Worksheet 7#

You are encouraged to work in groups of up to 3 total students, but each student should make their own submission on Canvas. (It’s fine for everyone in the group to have the same upload.)

Preparing the data#

  • Import the attached Spotify dataset as df using the pandas function read_csv.

  • Look at the first few rows in the DataFrame. Which columns look like they should be numeric?

  • Evaluate df.dtypes, and notice that only a few of these columns are actually numeric.

The problem is that missing values are specified in an unusual way in this dataset, and pandas does not recognize them as missing.

  • Evaluate the function pd.to_numeric on the “Energy” column in df. Look at the error message. It is telling you what the problematic values are.

(There is a better way to do this, using df.replace, but the approach suggested here gives some practice with applymap, with lambda functions, and with the Python operator ??? if ??? else ???.)

  • Using the following template, replace these problematic values with the Not a Number value defined in NumPy. If the input x is not missing, it should be left unchanged.

df2 = df.applymap(lambda x: ??? if x == ??? else ???)
  • Define first_col = "Popularity" and last_col = "Valence".

  • Using apply and a suitable axis argument, apply the pd.to_numeric function to each column from first_col to last_col.

(Comment 0. Use df2.loc[???] = df2.loc[???].apply(???, axis=???) so that the values in df2 get changed.
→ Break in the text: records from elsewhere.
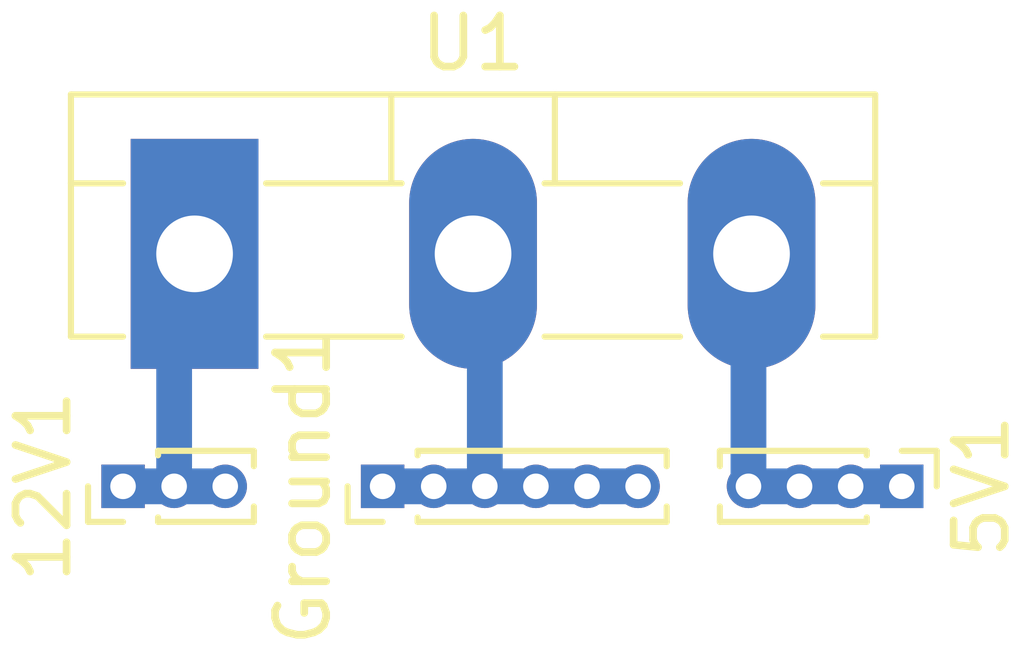
<source format=kicad_pcb>
(kicad_pcb (version 20211014) (generator pcbnew)

  (general
    (thickness 1.6)
  )

  (paper "A4")
  (layers
    (0 "F.Cu" signal)
    (31 "B.Cu" signal)
    (32 "B.Adhes" user "B.Adhesive")
    (33 "F.Adhes" user "F.Adhesive")
    (34 "B.Paste" user)
    (35 "F.Paste" user)
    (36 "B.SilkS" user "B.Silkscreen")
    (37 "F.SilkS" user "F.Silkscreen")
    (38 "B.Mask" user)
    (39 "F.Mask" user)
    (40 "Dwgs.User" user "User.Drawings")
    (41 "Cmts.User" user "User.Comments")
    (42 "Eco1.User" user "User.Eco1")
    (43 "Eco2.User" user "User.Eco2")
    (44 "Edge.Cuts" user)
    (45 "Margin" user)
    (46 "B.CrtYd" user "B.Courtyard")
    (47 "F.CrtYd" user "F.Courtyard")
    (48 "B.Fab" user)
    (49 "F.Fab" user)
    (50 "User.1" user)
    (51 "User.2" user)
    (52 "User.3" user)
    (53 "User.4" user)
    (54 "User.5" user)
    (55 "User.6" user)
    (56 "User.7" user)
    (57 "User.8" user)
    (58 "User.9" user)
  )

  (setup
    (stackup
      (layer "F.SilkS" (type "Top Silk Screen"))
      (layer "F.Paste" (type "Top Solder Paste"))
      (layer "F.Mask" (type "Top Solder Mask") (thickness 0.01))
      (layer "F.Cu" (type "copper") (thickness 0.035))
      (layer "dielectric 1" (type "core") (thickness 1.51) (material "FR4") (epsilon_r 4.5) (loss_tangent 0.02))
      (layer "B.Cu" (type "copper") (thickness 0.035))
      (layer "B.Mask" (type "Bottom Solder Mask") (thickness 0.01))
      (layer "B.Paste" (type "Bottom Solder Paste"))
      (layer "B.SilkS" (type "Bottom Silk Screen"))
      (copper_finish "None")
      (dielectric_constraints no)
    )
    (pad_to_mask_clearance 0)
    (pcbplotparams
      (layerselection 0x00010fc_ffffffff)
      (disableapertmacros false)
      (usegerberextensions false)
      (usegerberattributes true)
      (usegerberadvancedattributes true)
      (creategerberjobfile true)
      (svguseinch false)
      (svgprecision 6)
      (excludeedgelayer true)
      (plotframeref false)
      (viasonmask false)
      (mode 1)
      (useauxorigin false)
      (hpglpennumber 1)
      (hpglpenspeed 20)
      (hpglpendiameter 15.000000)
      (dxfpolygonmode true)
      (dxfimperialunits true)
      (dxfusepcbnewfont true)
      (psnegative false)
      (psa4output false)
      (plotreference true)
      (plotvalue true)
      (plotinvisibletext false)
      (sketchpadsonfab false)
      (subtractmaskfromsilk false)
      (outputformat 1)
      (mirror false)
      (drillshape 1)
      (scaleselection 1)
      (outputdirectory "")
    )
  )

  (net 0 "")
  (net 1 "Net-(U1-Pad3)")
  (net 2 "Net-(12V1-Pad1)")
  (net 3 "Net-(Ground1-Pad1)")

  (footprint "Package_TO_SOT_THT:TO-3P-3_Vertical" (layer "F.Cu") (at 120.78 56.41))

  (footprint "Connector_PinHeader_1.00mm:PinHeader_1x03_P1.00mm_Vertical" (layer "F.Cu") (at 119.38 60.96 90))

  (footprint "Connector_PinHeader_1.00mm:PinHeader_1x06_P1.00mm_Vertical" (layer "F.Cu") (at 124.46 60.96 90))

  (footprint "Connector_PinHeader_1.00mm:PinHeader_1x04_P1.00mm_Vertical" (layer "F.Cu") (at 134.62 60.96 -90))

  (segment (start 131.62 56.47) (end 131.68 56.41) (width 0.7) (layer "B.Cu") (net 1) (tstamp 5b6a8d92-8f02-4344-a7df-ac07f7a6431e))
  (segment (start 132.62 60.96) (end 133.62 60.96) (width 0.7) (layer "B.Cu") (net 1) (tstamp 62009989-8103-49af-b226-a7bac174e878))
  (segment (start 131.62 60.96) (end 131.62 56.47) (width 0.7) (layer "B.Cu") (net 1) (tstamp 81d7db25-c179-4d9d-b74b-6c074422c80f))
  (segment (start 133.62 60.96) (end 134.62 60.96) (width 0.7) (layer "B.Cu") (net 1) (tstamp dd718582-fe3d-466c-b539-4fd2ee4cec5b))
  (segment (start 131.62 60.96) (end 132.62 60.96) (width 0.7) (layer "B.Cu") (net 1) (tstamp ddaaab04-fca3-4052-9a26-35c7845fd694))
  (segment (start 120.38 56.81) (end 120.78 56.41) (width 0.7) (layer "B.Cu") (net 2) (tstamp 67193e61-d6ec-495c-a7e9-03793b500be1))
  (segment (start 119.38 60.96) (end 120.38 60.96) (width 0.7) (layer "B.Cu") (net 2) (tstamp 764e9b26-4057-4449-8217-56505e0f3401))
  (segment (start 120.38 60.96) (end 120.38 56.81) (width 0.7) (layer "B.Cu") (net 2) (tstamp 8343fa38-8498-4902-a32d-1c52f3862967))
  (segment (start 121.38 60.96) (end 120.38 60.96) (width 0.7) (layer "B.Cu") (net 2) (tstamp b710020c-0f3a-4776-a938-eddc58b26b95))
  (segment (start 126.46 60.96) (end 126.46 56.64) (width 0.7) (layer "B.Cu") (net 3) (tstamp 345d0db5-afa8-4790-839b-293d8c7171b3))
  (segment (start 128.46 60.96) (end 129.46 60.96) (width 0.7) (layer "B.Cu") (net 3) (tstamp 3b82d8e3-a040-434a-9991-6271f6273782))
  (segment (start 126.46 56.64) (end 126.23 56.41) (width 0.7) (layer "B.Cu") (net 3) (tstamp 46f1fe2c-bc01-4b14-852f-f73c7cee1411))
  (segment (start 126.46 60.96) (end 127.46 60.96) (width 0.7) (layer "B.Cu") (net 3) (tstamp 89cd789a-84c0-474b-9887-eaaa1a706f44))
  (segment (start 124.46 60.96) (end 125.46 60.96) (width 0.7) (layer "B.Cu") (net 3) (tstamp 97087cbe-2d6b-4de6-8a95-e0f165d3bad4))
  (segment (start 125.46 60.96) (end 126.46 60.96) (width 0.7) (layer "B.Cu") (net 3) (tstamp a578d721-17ff-4726-b495-f28c5276fca2))
  (segment (start 127.46 60.96) (end 128.46 60.96) (width 0.7) (layer "B.Cu") (net 3) (tstamp a771c02c-8b53-42d8-99ed-0a81252d0009))

)

</source>
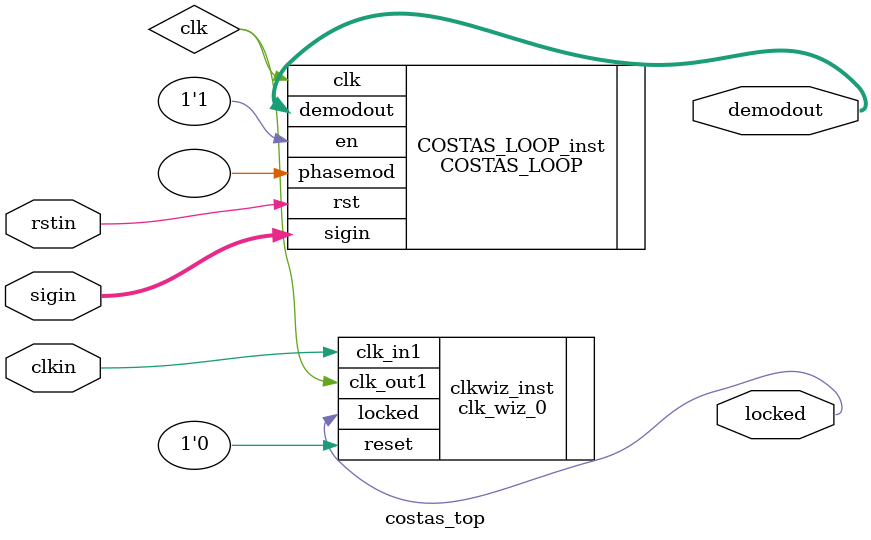
<source format=v>
`timescale 1ns / 1ps


module costas_top(
        input clkin,
        input rstin,
        input signed [13:0]sigin,
        output signed [13:0]demodout,
        output locked
    );
    wire clk;
    clk_wiz_0 clkwiz_inst(
        // Clock out ports
        .clk_out1(clk),     // output clk_out1
        // Status and control signals
        .reset(1'b0), // input reset
        .locked(locked),       // output locked
        // Clock in ports
        .clk_in1(clkin)
    );
    COSTAS_LOOP COSTAS_LOOP_inst(
        .clk(clk),
        .rst(rstin),
        .en(1'b1),
        .sigin(sigin),
        .demodout(demodout),
        .phasemod()
    );
endmodule

</source>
Comment 1. Slicing with loc is one of the few examples in Python where the right endpoint is included. Comment 2. Neither the column labels nor the row labels are getting changed in this case, so my explanation for whether to use axis=0 or axis=1 does not quite apply. But imagine we were applying sum instead of pd.to_numeric, that would collapse the whole column down to a single number, and so the row labels would be changing.)

  • Import the is_numeric_dtype and is_string_dtype functions from pandas.api.types. (You can do these both on the same line, separating the function names with commas.)

  • Using list comprehension and the function is_numeric_dtype, make a list of all the column names in df2 which have a numeric dtype now. Name this list num_list. (This list num_list should be a list of strings, not a list of pandas Series.)

  • Check your answer: num_list should have length 13 and the type of num_list[3] should be str.

  • Drop the rows which contain missing values, using the code df3 = df2.dropna(axis=???).

  • Check your answer. The DataFrame df3 should have 1545 rows and 23 columns.

Plotting the data#

  • Write a function make_chart which takes as input the name of a column c in df3, and as output returns an Altair scatter plot chart using "Energy" for the x-axis, using column c for the y-axis, and using "Danceability" for color.

  • Adjust the color scale to something more colorful in your definition of make_chart. You can either use the old syntax scale=alt.Scale(scheme=???) or the new syntax .scale(scheme=???), but if you want to use the new syntax, make sure you pip install the most recent version of Altair before importing Altair (you can always restart the notebook if you need to). Options for color scheme

  • Using list comprehension and the list num_list you made above, make a new list chart_list which contains make_chart(c) for every c in num_list.

  • Use the following code to make a new Altair chart, which has all of the previous charts vertically concatenated together.

(Comment. This * before chart_list is performing what is called “list unpacking”. Rather than giving alt.vconcat a single input value, a list, we are giving it 13 separate input values. In other words, alt.vconcat(*chart_list) is the same as alt.vconcat(chart_list[0], chart_list[1], ..., chart_list[12]).)

total_chart = alt.vconcat(*chart_list)
  • Display this vconcat chart (just evaluate total_chart in its own cell) and make sure it looks reasonable. You should see 13 distinct Altair charts, arranged vertically.

Sample quiz or midterm questions. (You don’t need to answer these, but they are good practice questions.)

  • Why does one of the charts show just a diagonal line?

  • Why do the colors in one of the charts look so much more regular than in the others?

  • If you wanted to know which song was represented at the very top-left of the “Speechiness” chart, how would you find it?

  • What is a major difference between the chart produced above and a facet chart?

Submission#

  • Save the chart as a json file using the following code and upload that json file to Canvas.

with open("total_chart_file.json", "w") as f:
    f.write(total_chart.to_json())
  • If you want to check that the json file is correct, open it locally on your computer (it is too big to open on Deepnote) and copy-paste the contents into the Vega Editor then click Run at the top.

Reminder#

Every group member needs to submit this on Canvas (even if you all submit the same file).